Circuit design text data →
[Start of section]
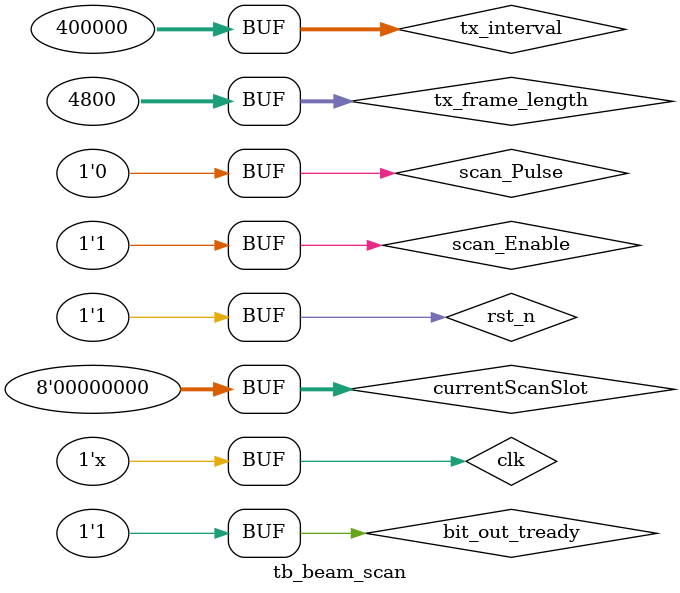
<source format=v>
`timescale 1ns / 1ps


module tb_beam_scan;

    // Parameters
    reg clk;
    reg rst_n;
    reg [31:0] tx_interval;
    reg [31:0] tx_frame_length;
    reg scan_Enable;
    reg scan_Pulse;
    reg [7:0] currentScanSlot;
    wire [15:0] bit_out_tdata;
    wire bit_out_tvalid;
    wire tx_rx_sw;
    reg bit_out_tready;
    wire [1:0] bit_out_tkeep;
    wire [1:0] bit_out_tstrb;
    wire bit_out_tlast;
    wire synNode_valid;
    wire [7:0] synNode;
    wire isScanCompleted;

    // Instantiate the Unit Under Test (UUT)
    beam_scan uut (
        .clk(clk),
        .rst_n(rst_n),
        .tx_interval(tx_interval),
        .tx_frame_length(tx_frame_length),
        .scan_Enable(scan_Enable),
        .scan_Pulse(scan_Pulse),
        .currentScanSlot(currentScanSlot),
        .bit_out_tdata(bit_out_tdata),
        .bit_out_tvalid(bit_out_tvalid),
        .tx_rx_sw(tx_rx_sw),
        .bit_out_tready(bit_out_tready),
        .bit_out_tkeep(bit_out_tkeep),
        .bit_out_tstrb(bit_out_tstrb),
        .bit_out_tlast(bit_out_tlast),
        .synNode_valid(synNode_valid),
        .synNode(synNode),
        .isScanCompleted(isScanCompleted)
    );

    initial begin
        // Initialize inputs
        clk = 0;
        rst_n = 0;
        tx_interval = 32'd400000;
        tx_frame_length = 32'd4800;
        scan_Enable = 0;
        scan_Pulse = 0;
        currentScanSlot = 8'd0;
        bit_out_tready = 0;
        
            
        // Wait for 100 ns
        #400;
        rst_n = 1;
        bit_out_tready = 1;
        scan_Enable = 1;

        // Wait for 100 ns
        #190;
        currentScanSlot = 8'd1;
        scan_Pulse = 1;
        #20;//°ë¸öÊ±ÖÓÖÜÆÚ
        scan_Pulse = 0;
        #10000;
        
        currentScanSlot = 8'd2;
        scan_Pulse = 1;
        #20;
        scan_Pulse = 0;
        #10000;
        
        scan_Pulse = 1;
        currentScanSlot = 8'd3;
        #20;
        scan_Pulse = 0;
        #10000;
        
        scan_Pulse = 1;
        currentScanSlot = 8'd4;
        #20;
        scan_Pulse = 0;
        #8000;
        
        scan_Pulse = 1;
        currentScanSlot = 8'd5;
        #20;
        scan_Pulse = 0;
        

//        // Wait for 100 ns
//        #2000;
//        scan_Pulse = 1;
//        currentScanSlot = 8'd6;
//        #20;
//        scan_Pulse = 0;
        

//        // Wait for 100 ns
//        #2000;
//        scan_Pulse = 1;
//        currentScanSlot = 8'd7;
//        #20;
//        scan_Pulse = 0;
        

//        // Wait for 100 ns
//        #2000;
//        scan_Pulse = 1;
//        currentScanSlot = 8'd8;
//        #20;
//        scan_Pulse = 0;
        

//        // Wait for 100 ns
//        #2000;
//        scan_Pulse = 1;
//        currentScanSlot = 8'd9;
//        #20;
//        scan_Pulse = 0;
        
        
//        // Wait for 100 ns
//        #2000;
//        scan_Pulse = 1;
//        currentScanSlot = 8'd10;
//        #20;
//        scan_Pulse = 0;
        
        
//        // Wait for 100 ns
//        #2000;
//        scan_Pulse = 1;
//        currentScanSlot = 8'd11;
//        #20;
//        scan_Pulse = 0;
        
        
        // Wait for 100 ns
        #8000;
        scan_Pulse = 1;
        currentScanSlot = 8'd64;
        #20;
        scan_Pulse = 0;
        
        #8000;
        scan_Pulse = 1;
        currentScanSlot = 8'd0;
        #20;
        scan_Pulse = 0;
        
        
        // Wait for 100 ns      
        #400;
    end
    

    always #10 clk = ~clk;

endmodule



</source>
[End of section]
Task to complete → Exact copy, no pictures: reproduce every entry shown above.

Task output →
<source format=v>
`timescale 1ns / 1ps


module tb_beam_scan;

    // Parameters
    reg clk;
    reg rst_n;
    reg [31:0] tx_interval;
    reg [31:0] tx_frame_length;
    reg scan_Enable;
    reg scan_Pulse;
    reg [7:0] currentScanSlot;
    wire [15:0] bit_out_tdata;
    wire bit_out_tvalid;
    wire tx_rx_sw;
    reg bit_out_tready;
    wire [1:0] bit_out_tkeep;
    wire [1:0] bit_out_tstrb;
    wire bit_out_tlast;
    wire synNode_valid;
    wire [7:0] synNode;
    wire isScanCompleted;

    // Instantiate the Unit Under Test (UUT)
    beam_scan uut (
        .clk(clk),
        .rst_n(rst_n),
        .tx_interval(tx_interval),
        .tx_frame_length(tx_frame_length),
        .scan_Enable(scan_Enable),
        .scan_Pulse(scan_Pulse),
        .currentScanSlot(currentScanSlot),
        .bit_out_tdata(bit_out_tdata),
        .bit_out_tvalid(bit_out_tvalid),
        .tx_rx_sw(tx_rx_sw),
        .bit_out_tready(bit_out_tready),
        .bit_out_tkeep(bit_out_tkeep),
        .bit_out_tstrb(bit_out_tstrb),
        .bit_out_tlast(bit_out_tlast),
        .synNode_valid(synNode_valid),
        .synNode(synNode),
        .isScanCompleted(isScanCompleted)
    );

    initial begin
        // Initialize inputs
        clk = 0;
        rst_n = 0;
        tx_interval = 32'd400000;
        tx_frame_length = 32'd4800;
        scan_Enable = 0;
        scan_Pulse = 0;
        currentScanSlot = 8'd0;
        bit_out_tready = 0;
        
            
        // Wait for 100 ns
        #400;
        rst_n = 1;
        bit_out_tready = 1;
        scan_Enable = 1;

        // Wait for 100 ns
        #190;
        currentScanSlot = 8'd1;
        scan_Pulse = 1;
        #20;//°ë¸öÊ±ÖÓÖÜÆÚ
        scan_Pulse = 0;
        #10000;
        
        currentScanSlot = 8'd2;
        scan_Pulse = 1;
        #20;
        scan_Pulse = 0;
        #10000;
        
        scan_Pulse = 1;
        currentScanSlot = 8'd3;
        #20;
        scan_Pulse = 0;
        #10000;
        
        scan_Pulse = 1;
        currentScanSlot = 8'd4;
        #20;
        scan_Pulse = 0;
        #8000;
        
        scan_Pulse = 1;
        currentScanSlot = 8'd5;
        #20;
        scan_Pulse = 0;
        

//        // Wait for 100 ns
//        #2000;
//        scan_Pulse = 1;
//        currentScanSlot = 8'd6;
//        #20;
//        scan_Pulse = 0;
        

//        // Wait for 100 ns
//        #2000;
//        scan_Pulse = 1;
//        currentScanSlot = 8'd7;
//        #20;
//        scan_Pulse = 0;
        

//        // Wait for 100 ns
//        #2000;
//        scan_Pulse = 1;
//        currentScanSlot = 8'd8;
//        #20;
//        scan_Pulse = 0;
        

//        // Wait for 100 ns
//        #2000;
//        scan_Pulse = 1;
//        currentScanSlot = 8'd9;
//        #20;
//        scan_Pulse = 0;
        
        
//        // Wait for 100 ns
//        #2000;
//        scan_Pulse = 1;
//        currentScanSlot = 8'd10;
//        #20;
//        scan_Pulse = 0;
        
        
//        // Wait for 100 ns
//        #2000;
//        scan_Pulse = 1;
//        currentScanSlot = 8'd11;
//        #20;
//        scan_Pulse = 0;
        
        
        // Wait for 100 ns
        #8000;
        scan_Pulse = 1;
        currentScanSlot = 8'd64;
        #20;
        scan_Pulse = 0;
        
        #8000;
        scan_Pulse = 1;
        currentScanSlot = 8'd0;
        #20;
        scan_Pulse = 0;
        
        
        // Wait for 100 ns      
        #400;
    end
    

    always #10 clk = ~clk;

endmodule



</source>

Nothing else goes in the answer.